Lord Flight is Chairman of Flight & Partners Recovery Fund and is a former Shadow Chief Secretary to the Treasury.

Western Governments continued “Keynesian” deficit spending in the 1950s/60s and 70s, long after western economies had recovered from the 1930s depression when they needed the economic stimulants. As a result, the unnecessary public spending caused inflation and damaged Keynes’ reputation.

We are, however, now back to a depression economy which needs the sort of deficit public spending Keynes advocated and implemented in the 1920s and 1930s depression. To give him credit, the Chancellor was quick to move to provide Keynesian stimulus to keep businesses and employees “alive”, as the pandemic hit.

The biggest area of deficit spending has been in the retail and related sectors: here are the largest number of jobs/employees and some 55 per cent of the economy.

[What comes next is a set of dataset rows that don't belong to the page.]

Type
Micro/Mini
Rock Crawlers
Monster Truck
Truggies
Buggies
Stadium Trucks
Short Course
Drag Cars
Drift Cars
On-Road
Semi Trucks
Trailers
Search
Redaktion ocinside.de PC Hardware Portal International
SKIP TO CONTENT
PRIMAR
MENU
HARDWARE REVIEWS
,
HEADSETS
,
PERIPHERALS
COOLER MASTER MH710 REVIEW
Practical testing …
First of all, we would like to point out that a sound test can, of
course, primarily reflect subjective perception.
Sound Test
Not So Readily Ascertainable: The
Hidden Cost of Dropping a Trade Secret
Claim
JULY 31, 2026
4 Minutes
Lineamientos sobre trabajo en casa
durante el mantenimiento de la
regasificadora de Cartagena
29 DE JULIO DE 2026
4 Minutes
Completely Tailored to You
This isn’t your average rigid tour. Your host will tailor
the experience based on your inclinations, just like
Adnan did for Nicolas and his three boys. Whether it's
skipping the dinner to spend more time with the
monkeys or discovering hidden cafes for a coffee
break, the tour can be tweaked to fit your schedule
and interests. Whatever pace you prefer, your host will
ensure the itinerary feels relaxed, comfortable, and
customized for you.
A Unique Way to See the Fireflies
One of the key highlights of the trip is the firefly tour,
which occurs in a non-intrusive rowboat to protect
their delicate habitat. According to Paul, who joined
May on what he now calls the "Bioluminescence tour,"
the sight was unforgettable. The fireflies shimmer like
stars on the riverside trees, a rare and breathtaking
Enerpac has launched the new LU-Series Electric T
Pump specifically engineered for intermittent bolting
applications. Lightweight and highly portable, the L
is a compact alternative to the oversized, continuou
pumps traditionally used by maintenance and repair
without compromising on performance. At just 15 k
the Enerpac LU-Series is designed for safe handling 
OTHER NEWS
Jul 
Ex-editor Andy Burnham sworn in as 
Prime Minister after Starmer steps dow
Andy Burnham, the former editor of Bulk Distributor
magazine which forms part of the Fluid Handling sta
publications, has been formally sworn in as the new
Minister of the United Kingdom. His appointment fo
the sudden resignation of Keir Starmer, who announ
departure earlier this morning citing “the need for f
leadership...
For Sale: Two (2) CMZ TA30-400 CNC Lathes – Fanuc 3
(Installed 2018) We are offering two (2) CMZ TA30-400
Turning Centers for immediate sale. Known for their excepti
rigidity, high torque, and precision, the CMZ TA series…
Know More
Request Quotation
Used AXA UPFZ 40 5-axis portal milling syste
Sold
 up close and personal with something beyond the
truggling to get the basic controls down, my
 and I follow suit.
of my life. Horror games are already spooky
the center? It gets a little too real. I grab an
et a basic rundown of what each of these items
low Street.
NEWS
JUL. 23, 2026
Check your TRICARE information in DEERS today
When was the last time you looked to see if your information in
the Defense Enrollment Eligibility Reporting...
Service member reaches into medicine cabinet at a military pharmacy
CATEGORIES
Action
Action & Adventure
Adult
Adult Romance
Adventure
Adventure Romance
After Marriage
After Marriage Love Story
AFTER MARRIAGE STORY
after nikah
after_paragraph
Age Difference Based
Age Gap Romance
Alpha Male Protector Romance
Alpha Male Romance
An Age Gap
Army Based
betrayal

I would hope the Treasury has researched which areas of expenditure have the largest spending multiplier effects. Logically, these should be the first areas in which to increase public spending.

In a different context, infrastructure spending is the second area in which to boost public spending. Such infrastructure spending has a good economic multiplier and also represents an investment for the future.

With an economic explosion of the size we have experienced this can also help provide the stimulus for major longer-term changes in capital and consumption spending.

Arguably the NHS could do with major changes of the management. There also needs to be a thorough review of our energy policies. Is it the right thing to do to for the future to accelerate the supply of offshore wind and solar power and to move to a majority of electric and hydrogen cars; or would such a major shift be risky in terms of being able to assure the supply of the new sources of needed energy?

We also need to investigate what changes in our economy are going to remain, versus where, in due course, we will broadly revert to previous patterns of behaviour. It does, however, look very probable that much more work will be done from home, reducing travel costs and travel times. This must have implications for the volume of road, rail and hotel facilities needed, which will likely reduce.

It should also mean pricewise that good quality/suburban residential properties will outperform city centres, pricewise; although it remains to be seen how much residential housing demand and prices will actually weaken in central London. Where people live will also affect where more or fewer schools are needed; the implication is less in city centres and more in country/suburban areas. Thorough and intelligent research is needed to expose such changes in behaviour consumption and habits, which are likely to stick, and the contrary.

We do not want to find ourselves building more schools where there is not an increase in pupil demand or increasing electricity power supplies where power demand is reducing.

I think it would be useful to draw up a “picture/inventory” forecasting how economies will look in the future versus how they were before the pandemic hit. As time passes the previous estimates of how economies will change can be compared with what happens.

Largely owing to the Chancellor’s timely Keynesian interventions the economy, and in particular, the state of individual’s economic affairs, have held up remarkably well. It will, however, only be time to turn down and then turn off the Keynesian spending taps when there is the evidence of major economic recovery actually occurring.

On the positive side there is the scope to implement changes to our economy and economic behaviour which support an increase in future economic growth rates.

A friend of mine produced an analysis a few years ago which showed that most of our economic output in terms of value depended on the work of some 18 per cent only of the population. Investigation of this sort of information need to be undertaken in earnest. The significant majority of the nation is under contributing to the economy’s performance. This needs to be addressed in earnest.